Harris, Trump’ın ayrıca ABD’yi NATO’dan çıkarmakla tehdit ettiğinin altını çizdi.
‘İsrail'in kendini savunma hakkını desteklemeye devam’
İsrail halkının 'Hamas'ın yol açtığı dehşetle' bir daha asla yüzleşmemesi gerektiğini savunan Harris, İsrail'i kendini savunma arayışında her zaman destekleme sözü verdi.
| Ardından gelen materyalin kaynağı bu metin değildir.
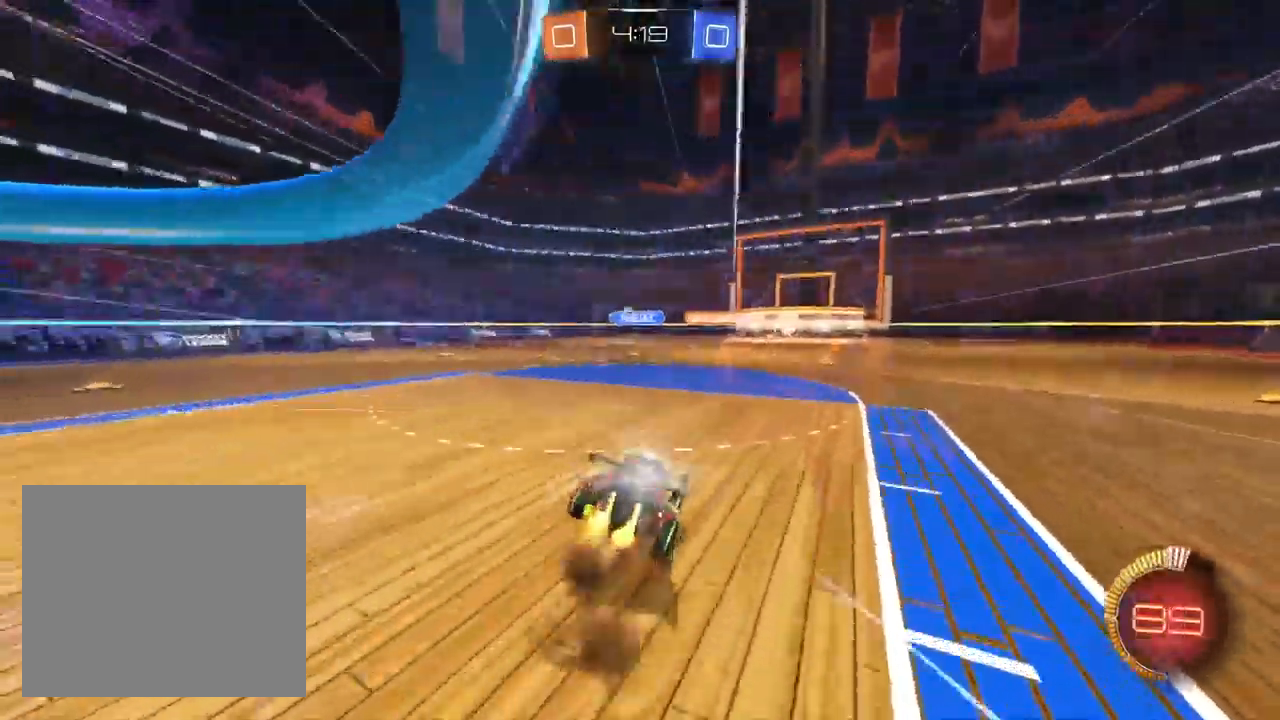
{"dt_ms": 500, "buttons": ["R2"], "left_stick": "down-right", "right_stick": "center", "events": [[33, "left_stick", "down-right"], [100, "CROSS", "up"]]}
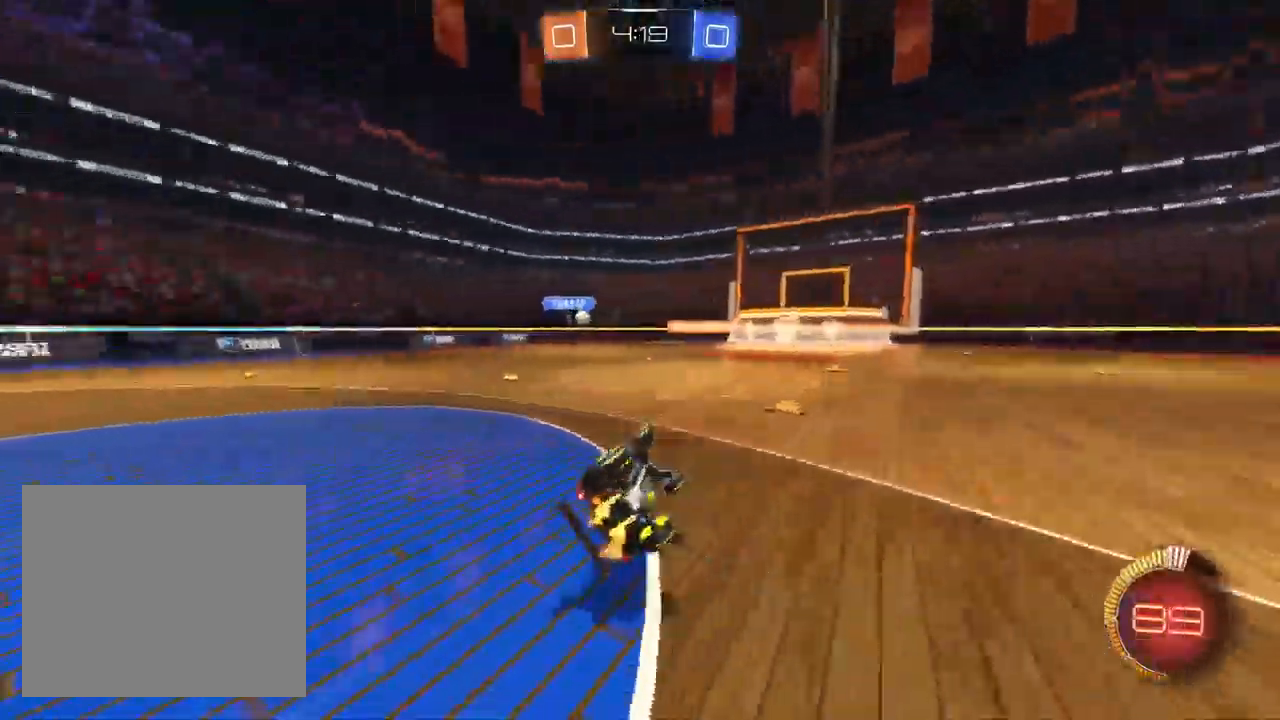
{"dt_ms": 500, "buttons": ["R2"], "left_stick": "center", "right_stick": "center", "events": [[317, "left_stick", "center"]]}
Her zaman İsrail'in kendini savunma hakkından yana olacağımı açıkça ifade etmek isterim. Ve her zaman İsrail'in kendini savunma kabiliyetine sahip olmasını sağlayacağım, çünkü İsrail halkı bir daha asla Hamas'ın 7 Ekim'de yarattığı dehşetle yüzleşmemeli.
Harris, “Güçlerimizi ve çıkarlarımızı İran ve desteklediği teröristlerden korumak için gereken her türlü adımı atmakta tereddüt etmeyeceğim” diye ekledi.
‘Dünyanın en güçlü ordusunu kuracağım’
Demokratların Başkan Adayı, 5 Kasım’daki seçimi kazanması durumunda, ABD’ye dünyanın en güçlü silahlı kuvvetlerini sağlama sözünü verdi.
“Başkomutan olarak, Amerika'nın her zaman dünyanın en güçlü ve en ölümcül ordusuna sahip olmasını sağlayacağım” şeklinde konuşan Harris, “Askerlerimize ve ailelerine özen gösterme gibi kutsal bir görevi yerine getireceğim ve onların hizmetlerini ve fedakarlıklarını her zaman onurlandıracağım ve asla küçümsemeyeceğim” diye ekledi.
ABD’yi uzay ve yapay zeka alanlarında dünyayı geleceğe götüren ülke olmasını, 21. yüzyıl rekabetini Çin'in değil ABD’nin kazanmasını ve küresel liderlikten vazgeçmek yerine onu güçlendirmeyi sağlayacağına söz veren Harris, rakibi Trump’ın daha önce Kuzey Kore lideri Kim Jong-Un ile görüşmesine atıfta bulunarak şunu dedi:
Trump'ı destekleyen Kim Jong Un gibi tiranlara ve diktatörlere yakınlık göstermeyeceğim. Onlar, Trump'ın dalkavukluk ve iltimaslarla kolayca manipüle edilebileceğini biliyorlar. Onlar, Trump'ın otokratları hesaba çekmeyeceğini biliyorlar çünkü kendisi de bir otokrat olmak istiyor. Başkan olarak, Amerika'nın güvenliğini ve ideallerini savunmakta asla tereddüt etmeyeceğim; çünkü demokrasi ile tiranlık arasındaki ebedi mücadelede nerede durduğumu ve ABD'nin hangi kampa ait olduğunu biliyorum.
Kamala Harris kimdir?
Kanser araştırmaları konusunda uzman olan Hint asıllı bilim insanı Shyamala Gopalan ve Stanford Üniversitesinde ekonomi profesörü olan Jamaika asıllı Donald J. Harris’in kızı olarak 20 Ekim 1964 tarihinde Kaliforniya'da doğan Harris, sivil toplum hareketlerinde aktif olarak yer alan ebeveynleri tarafından insan hakları ve özgürlükler konularına duyarlı bir birey olarak yetiştirildi. Washington D.C.’deki Howard Üniversitesi’nde Siyasal Bilimler ve Ekonomi, California Üniversitesi Hastings Hukuk Fakültesinde ise hukuk eğitimi alan Harris, avukat olmaya hak kazandı.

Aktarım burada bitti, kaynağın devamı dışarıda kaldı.